5th Poland Ambassador to South Korea
- In office 2007–2011
- Preceded by: Andrzej Derlatka
- Succeeded by: Krzysztof Majka

4th Poland Ambassador to Azerbaijan
- In office February 2015 – 2019
- Preceded by: Michał Łabenda
- Succeeded by: Rafał Poborski

Personal details
- Born: 2 January 1966 (age 60) Warsaw, Poland
- Children: one
- Education: University of Warsaw
- Profession: Diplomat

= Marek Całka =

Polish politician (born 1966)

Marek Janusz Całka (born 2 January 1966 in Warsaw, Poland) is a Polish civil servant and career diplomat serving as a Poland ambassador to South Korea (2007–2011) and Azerbaijan (2015–2019).

== Life ==
=== Education ===
Marek Całka has graduated from history at the University of Warsaw in 1991.

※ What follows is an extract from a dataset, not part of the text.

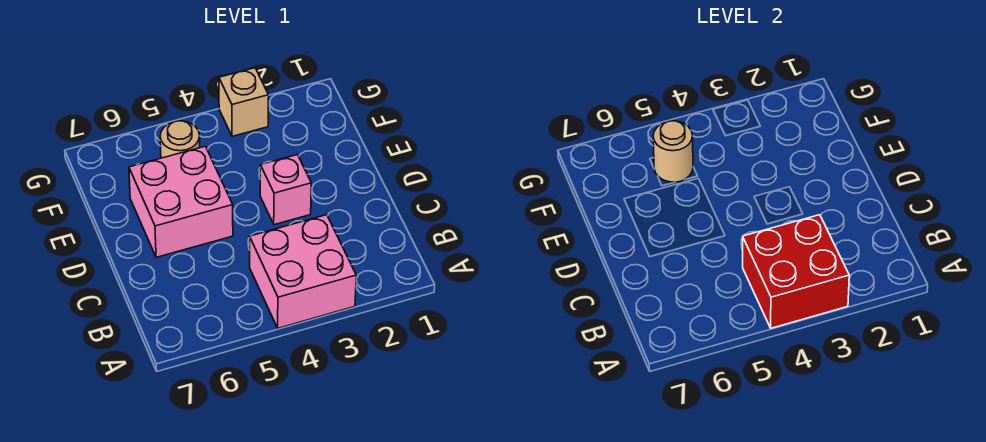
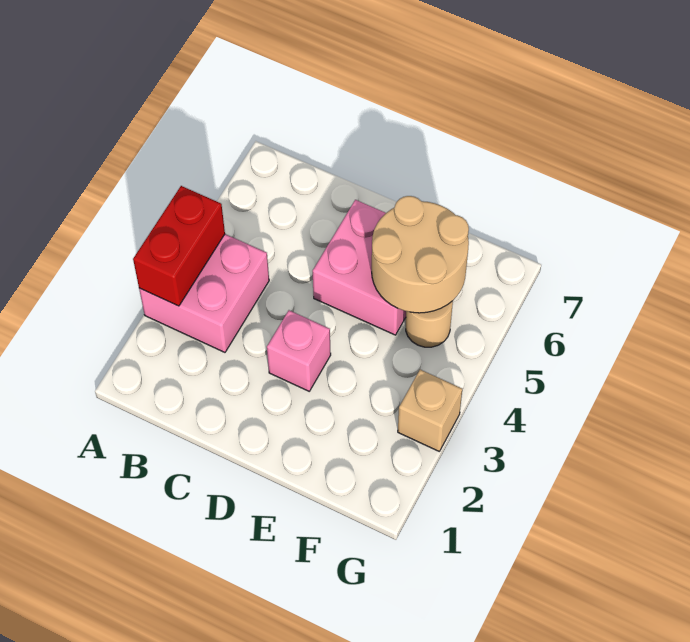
red brick A3:B4 level 2 -> red brick A3:A4 level 2
tan round brick F5 level 2 -> tan round brick E5:F6 level 2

Besides Polish, he speaks English, and Russian languages.

=== Diplomatic career ===
Following his work for the Centre for Eastern Studies (1992–1993), Całka joined the Polish diplomatic service in 1993. At the Ministry of Foreign Affairs in Warsaw he had been responsible mostly for the foreign policy planning, including on the position of the head of the Department of Urban Studies and Planning (1996–1998) and the Eastern Director deputy director (2010–2015). He served as counsellor at the embassies in Budapest (1999–2000) and Moscow (2000–2003). In 2006, he was an Assistant Secretary of State at Chancellery of the Prime Minister. In 2007, he became Poland Ambassador to South Korea. He ended his term in 2010. In December 2014, he was appointed Poland ambassador to Azerbaijan, he took the post in February 2015. He has been accredited also to Turkmenistan. Całka ended his term in 2019. That year he became director of the Department of Economic Cooperation.